Google labs:word frequency in books over the last 200 years(ngrams.googlelabs.com) I was surprised to see the high popularity of the word "fuck" prior to 1820 |
Google labs:word frequency in books over the last 200 years(ngrams.googlelabs.com) I was surprised to see the high popularity of the word "fuck" prior to 1820 |
If we assume all pre-1800ish mentions of 'fuck' are definitely meant to be 'suck', it still features much more prominently in the corpus beforehand than after.
Any ideas why that might be? E.g. certain types of text that were more common before that era, or other (less, er, 'suck'y) types of text that came after, 'diluting' the corpus?
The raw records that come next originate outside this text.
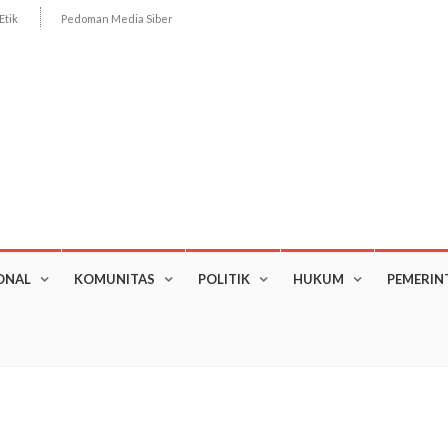
Etik
Pedoman Media Siber
ONAL
KOMUNITAS
POLITIK
HUKUM
PEMERIN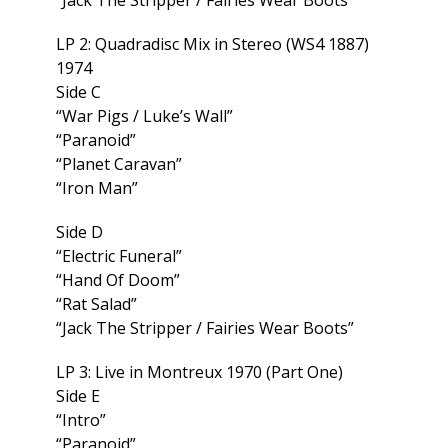
“Jack The Stripper / Fairies Wear Boots”
LP 2: Quadradisc Mix in Stereo (WS4 1887)
1974
Side C
“War Pigs / Luke’s Wall”
“Paranoid”
“Planet Caravan”
“Iron Man”
Side D
“Electric Funeral”
“Hand Of Doom”
“Rat Salad”
“Jack The Stripper / Fairies Wear Boots”
LP 3: Live in Montreux 1970 (Part One)
Side E
“Intro”
“Paranoid”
Potentially even more awesome is that they have the entire dataset available for download o_O
edit: case sensitivity is more fun than insensitivity: http://ngrams.googlelabs.com/graph?content=Star+Trek%2Cstar+... vs http://ngrams.googlelabs.com/graph?content=star+trek%2CStar+...
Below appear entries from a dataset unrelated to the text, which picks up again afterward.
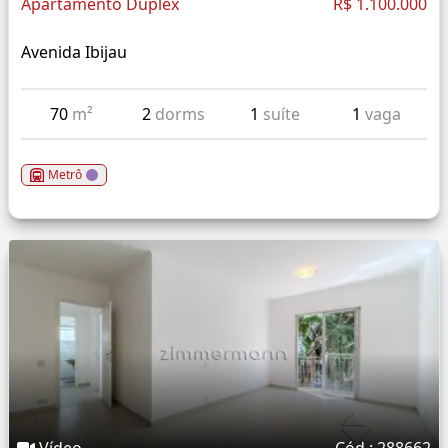
Apartamento Duplex
R$ 1.100.000
Avenida Ibijau
70
m²
2
dorms
1
suíte
1
vaga
Metrô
edit2: there are a whole bunch of geek-term bumps around and just after 1900. Anyone know why? E.g.: http://ngrams.googlelabs.com/graph?content=Star+Wars&yea...
http://ngrams.googlelabs.com/graph?content=smartphone&ye...
(Actually, "internet" also has a similar spike. I suspect some books are mislabeled in their dates.)
Perhaps weirder, "Woot": http://ngrams.googlelabs.com/graph?content=Woot&year_sta...
http://ngrams.googlelabs.com/graph?content=liberty&year_...
The long s survives in elongated form, and with an italic-style curled descender, as the integral symbol ∫ used in calculus; Gottfried Wilhelm von Leibniz based the character on the Latin word summa ("sum"), which he wrote ſumma. This use first appeared publicly in his paper De Geometria, published in Acta Eruditorum of June 1686,[2] but he had been using it in private manuscripts at least since 1675.[3]